Version comparison data:
"""
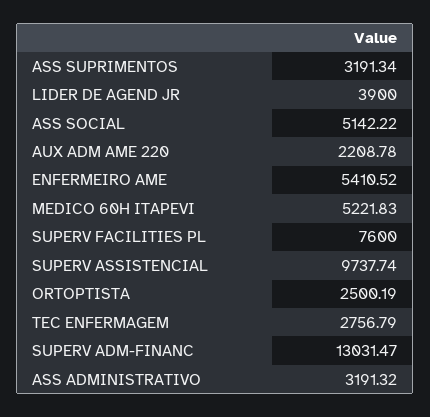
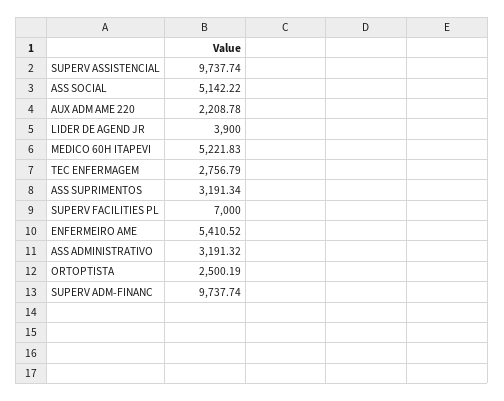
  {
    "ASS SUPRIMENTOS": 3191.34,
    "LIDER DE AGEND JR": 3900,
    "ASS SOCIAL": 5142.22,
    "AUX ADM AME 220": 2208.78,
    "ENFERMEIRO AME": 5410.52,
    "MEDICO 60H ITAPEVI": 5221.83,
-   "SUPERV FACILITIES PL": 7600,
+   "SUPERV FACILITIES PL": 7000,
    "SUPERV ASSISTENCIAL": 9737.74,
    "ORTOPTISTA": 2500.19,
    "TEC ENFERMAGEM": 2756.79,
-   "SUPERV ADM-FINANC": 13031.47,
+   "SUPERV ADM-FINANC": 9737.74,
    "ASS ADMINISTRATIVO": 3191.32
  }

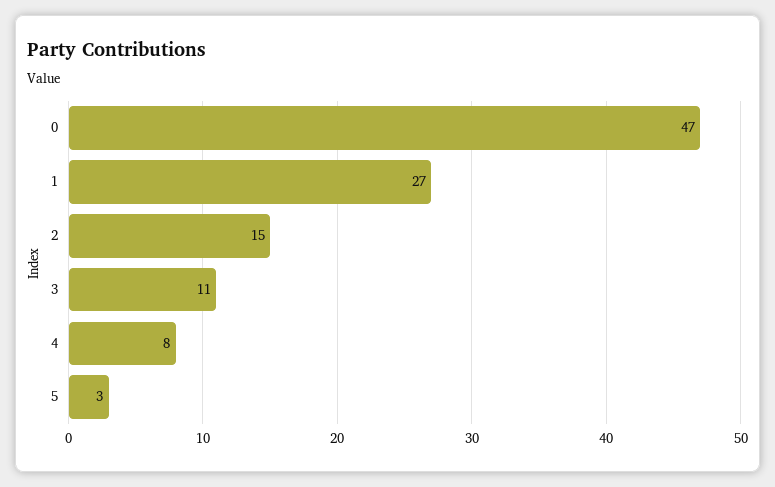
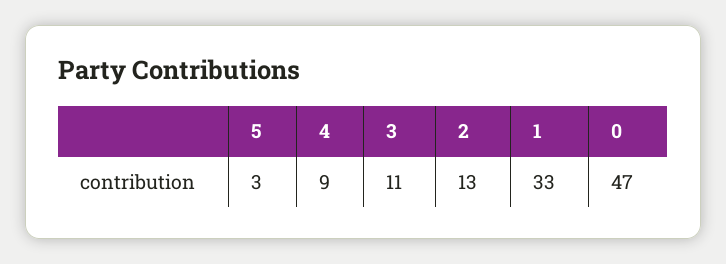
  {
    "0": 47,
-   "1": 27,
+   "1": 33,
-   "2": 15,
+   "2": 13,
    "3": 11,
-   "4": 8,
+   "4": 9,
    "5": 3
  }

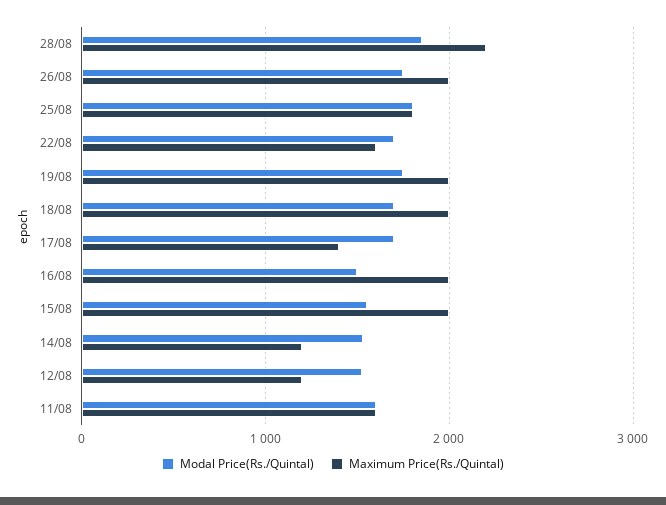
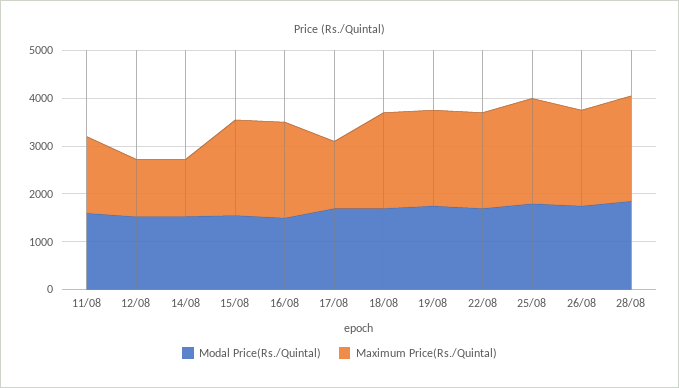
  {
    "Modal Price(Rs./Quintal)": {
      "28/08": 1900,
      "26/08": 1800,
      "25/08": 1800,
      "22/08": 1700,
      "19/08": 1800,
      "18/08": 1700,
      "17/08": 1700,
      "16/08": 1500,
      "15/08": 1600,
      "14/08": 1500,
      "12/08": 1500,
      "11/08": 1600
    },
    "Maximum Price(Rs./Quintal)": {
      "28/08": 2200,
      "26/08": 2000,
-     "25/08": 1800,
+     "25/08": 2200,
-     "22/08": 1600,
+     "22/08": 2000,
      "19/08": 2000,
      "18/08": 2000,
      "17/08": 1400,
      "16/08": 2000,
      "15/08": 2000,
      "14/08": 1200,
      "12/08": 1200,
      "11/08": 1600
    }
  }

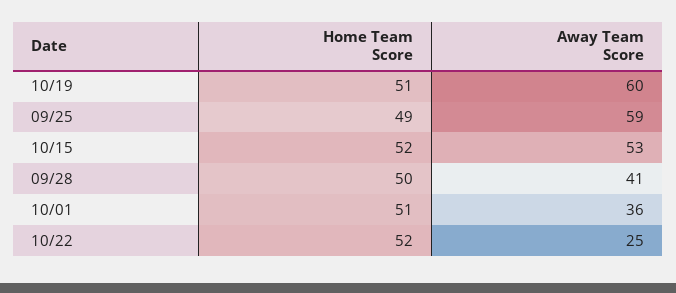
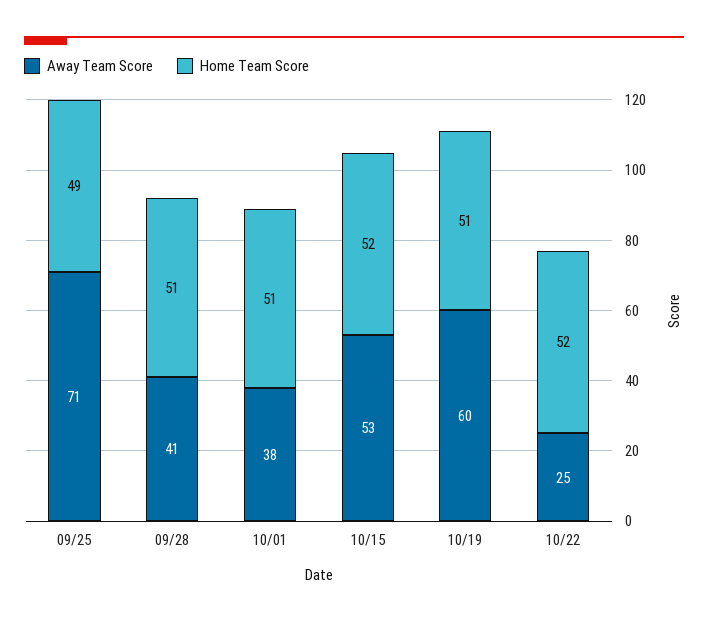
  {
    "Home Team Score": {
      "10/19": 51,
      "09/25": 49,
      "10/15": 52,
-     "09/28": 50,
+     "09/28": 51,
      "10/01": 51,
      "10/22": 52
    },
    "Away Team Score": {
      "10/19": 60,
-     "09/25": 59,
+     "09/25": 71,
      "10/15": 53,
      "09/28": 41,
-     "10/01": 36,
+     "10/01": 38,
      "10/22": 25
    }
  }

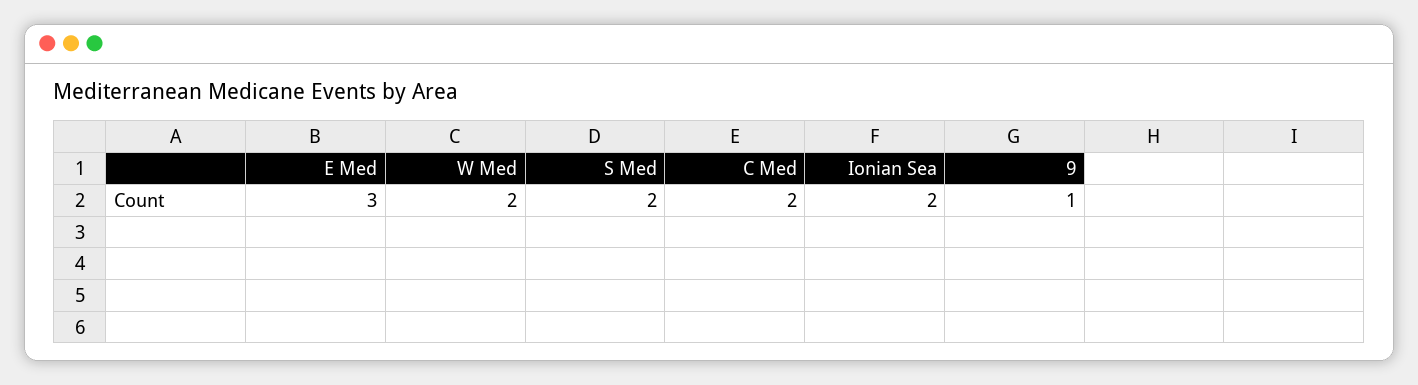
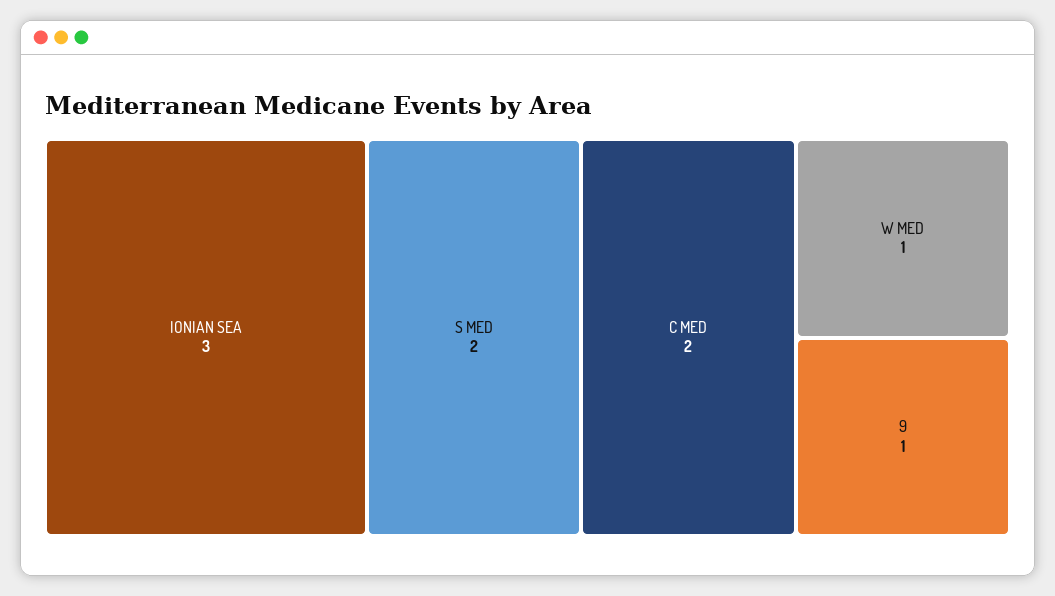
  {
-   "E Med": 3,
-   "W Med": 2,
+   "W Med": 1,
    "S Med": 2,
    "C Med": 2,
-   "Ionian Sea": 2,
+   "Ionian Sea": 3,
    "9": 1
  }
"""
§ Task: Please work out how many lines above carry "FACILITIES", writing only the result.

§ Written solution: 2